By the spring of 1945, as it became evident that World War II was drawing to a close, the United States Navy made plans to reduce all military training operations to consolidate and revamp the entire Fourth District’s future needs and to conserve manpower. Victory over Japan (V-J) Day saw this reduction in force greatly accelerated (War Hist. 6:4:18). At that time, Naval Air Station Cape May (hdqrs.), Naval Air Station Wildwood, and Naval Air Station Atlantic City were part of the Naval Air Base Command. Subsequently, the importance of these stations, as with others in the command, was greatly reduced.

The Navy declared the Cape May station as surplus by the spring of 1946. Before the year was over, Wildwood and Atlantic City stations had also been declared as surplus. Two big satellite fields with long runways at Georgetown, Delaware, and Woodbine, New Jersey, which were not close to populated areas, were reserved as emergency fields (War Hist. 6:4:19).

From August 15, 1945 onward, the status of Naval Air Station Atlantic City would seesaw back and forth. Would the Navy remain or would it close the station? Throughout the years, various articles appeared in the Atlantic City Press regarding the station’s fate. The Navy claimed it had the right to decide what aircraft could use the field. Atlantic City officials demanded that the Navy allow civilian aircraft to use the civilian terminal, where construction had begun originally in 1941. Finally, negotiations sponsored by State Senator Frank S. "Hap" Farley and United States Congressman Charles Sandman, succeeded in keeping the air station open at the same time that the commercial field was put in operation ("Planes," Atlantic City Press).

The issue, however, had not been finally resolved. As the jet replaced the propeller plane, the Navy had to keep pace. That meant longer runways and more space. By June 1957, the Navy announced that operations at Naval Air Station Atlantic City would end by July 1, 1960 (Atlantic City Press, 21 June 1957).

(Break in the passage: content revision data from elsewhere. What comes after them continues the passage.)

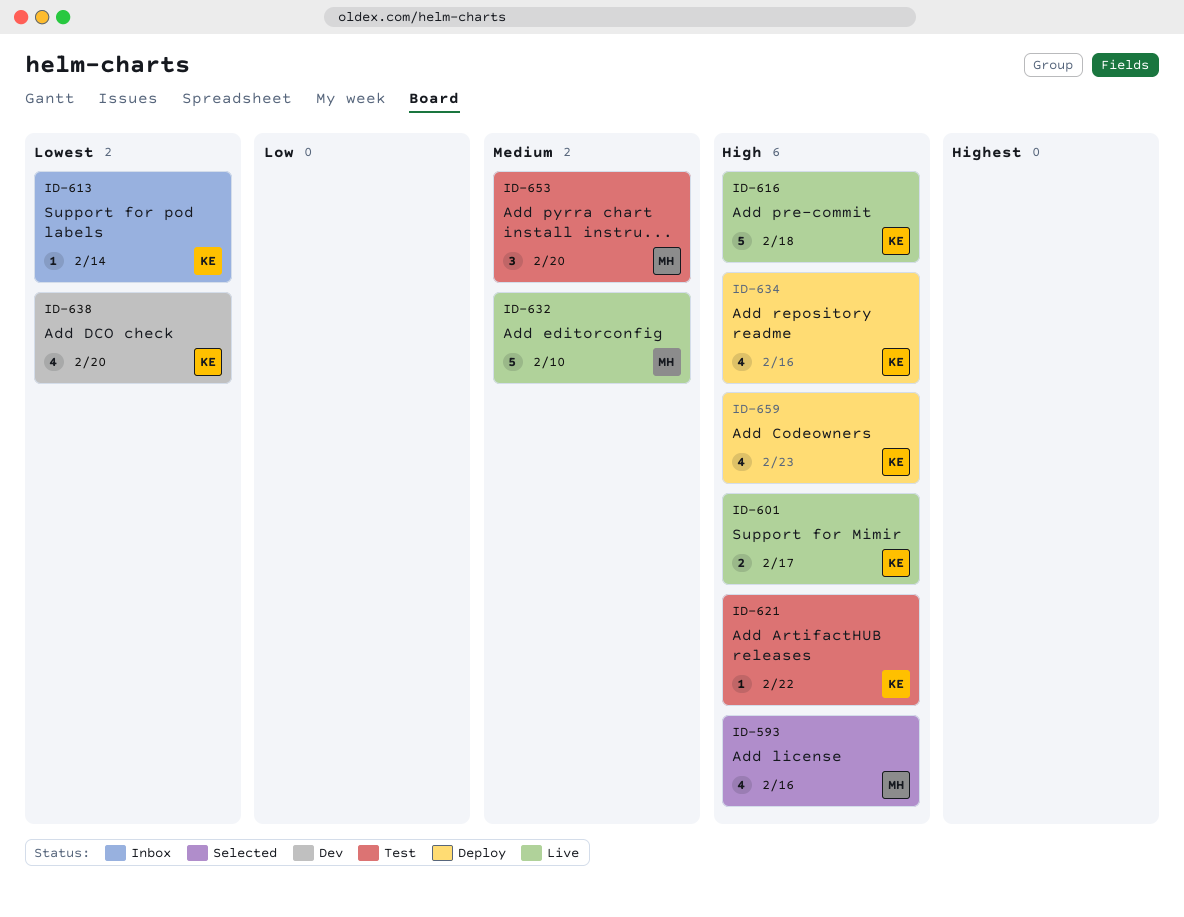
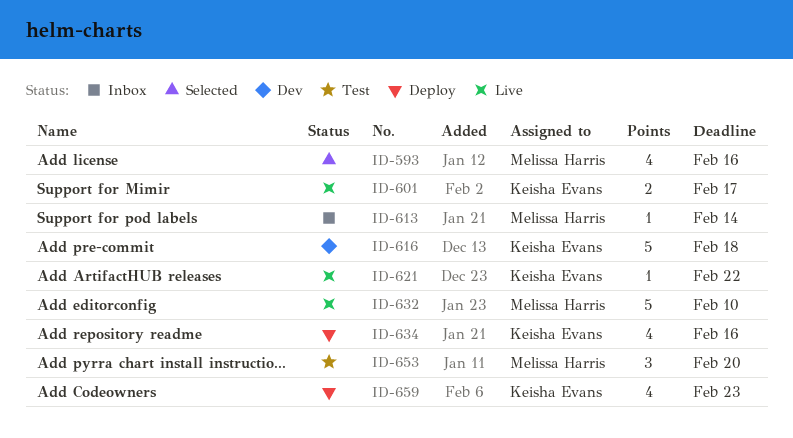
ID-613, owner: Keisha Evans -> Melissa Harris
ID-616, status: Live -> Dev
ID-621, status: Test -> Live
ID-638: present -> none

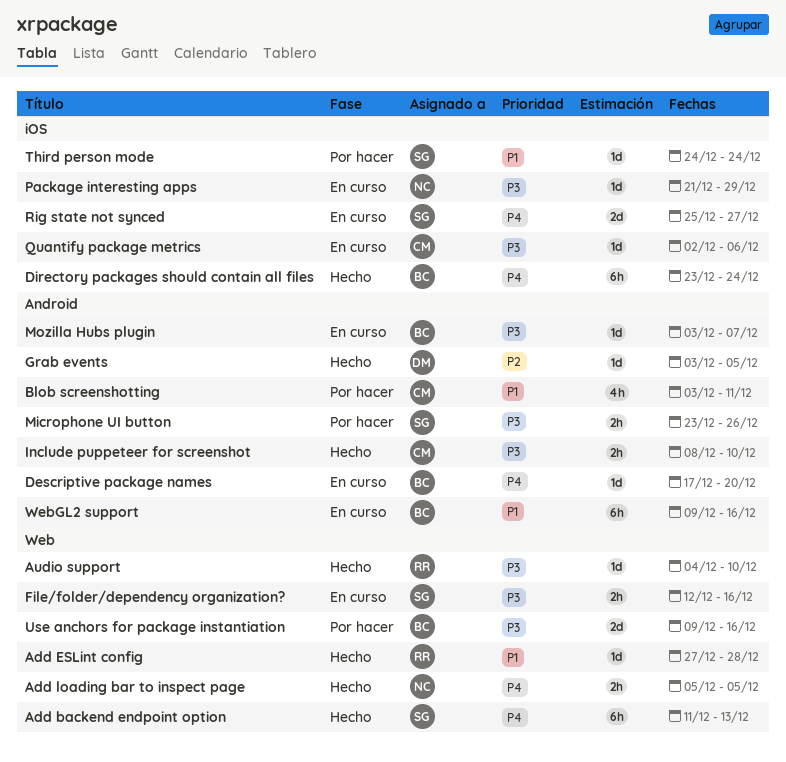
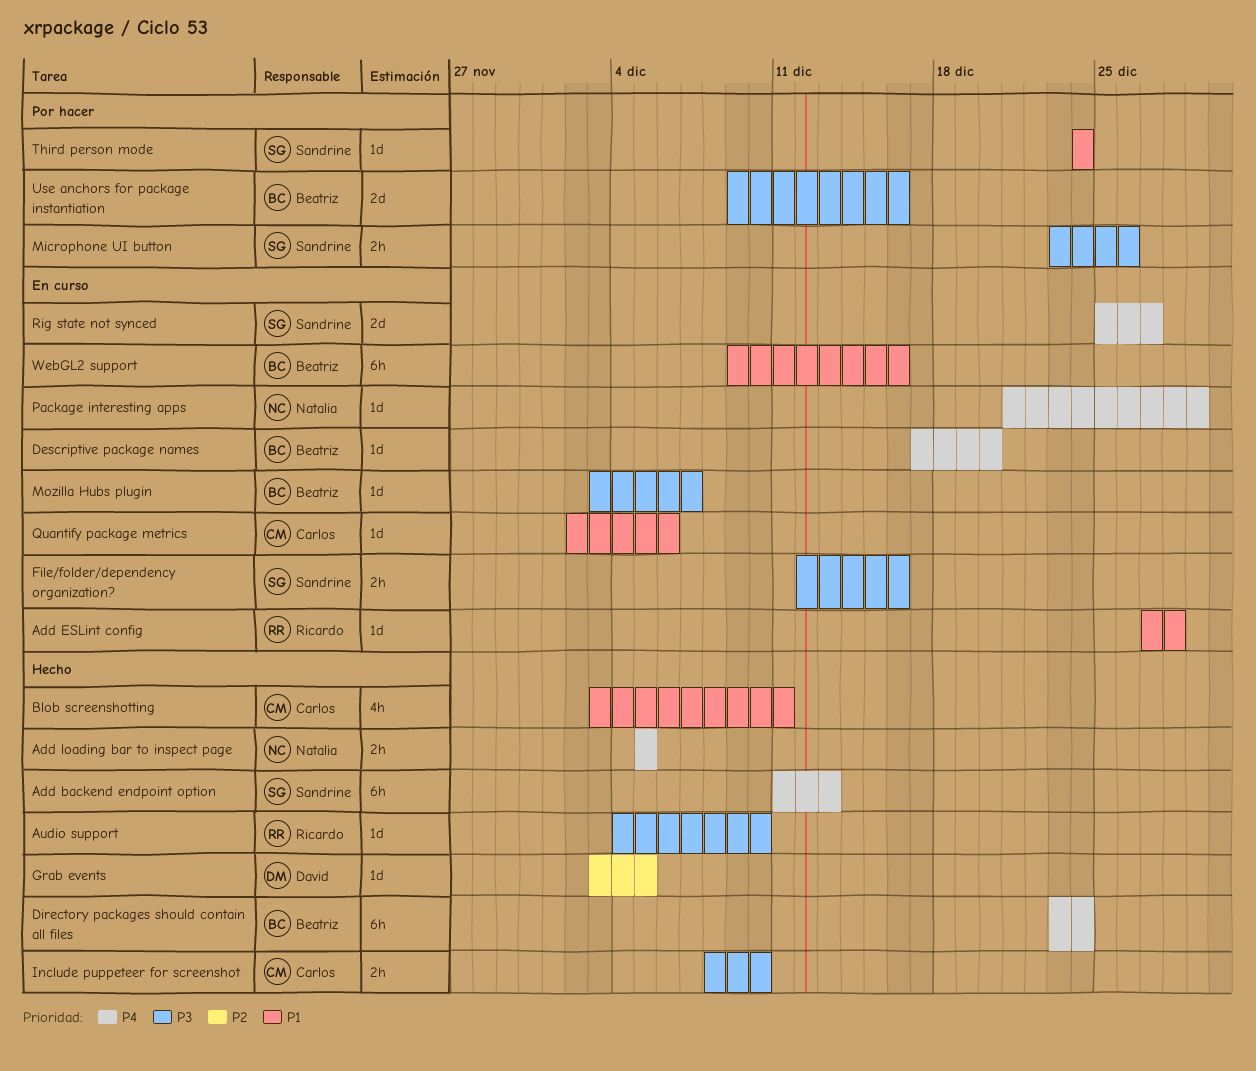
Add ESLint config, status: Hecho -> En curso
Blob screenshotting, status: Por hacer -> Hecho
Package interesting apps, priority: P3 -> P4
Quantify package metrics, priority: P3 -> P1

The Navy cited eight reasons for the closing:

1. The station’s location in a populated area generated public complaints of noise and hazards.

2. Air traffic density in the area was increasing.

3. The airfield was used jointly with civilian aircraft.

4. Adequate training required an outlying field for Field Carrier Landing practice, which was not available for Naval Air Station Atlantic City and could not be developed in the near future because of budgetary limitations.

5. Atlantic City lacked a suitable target for the required continuous practice of special weapons delivery tactics. Movement around the present target was restricted by civil airways.

6. Training was restricted by numerous confining airways and restrictive identification procedures. Further restriction would result from an

offshore airway between Dover, Delaware, and Cape Cod, Massachusetts, which was to be established.

7. Feasibility studies showed that runways could not be extended to the 10,000-foot sea level equivalent runways required for the type of operations carried out at Atlantic City.

8. Modernization of the temporary World War II facilities would cost many millions of dollars (Atlantic City Press, 27 June 1957).

The Navy claimed that the closing of Naval Air Station Atlantic City would save more than $3,000,000 a year (Naval Air News, 1958).

Again the field was saved. In 1956, a midair collision over the Grand Canyon, by two jetliners, forced Congress to create the Airways Modernization Board to develop a system for aircraft safety. State Senator Farley applied as much influence as possible to encourage the Secretaries of Commerce and Transportation to locate their field-testing experimental facility at Pomona, New Jersey, on the site of Naval Air Station Atlantic City ("Planes,"Atlantic City Press). In 1958, the newly created Federal Aviation Administration (FAA) took control of the Pomona Air Station from the Navy. The field’s new title was the National Aviation Facility Experimental Center (NAFEC).

At the same time, the New Jersey Air National Guard (then based at McGuire Air Force Base) was looking for a new home. In cooperation with the Federal Aviation Administration, the 177th Air National Guard Unit moved its operations to Atlantic City, where they both occupied the temporary buildings and hangers vacated by the Navy.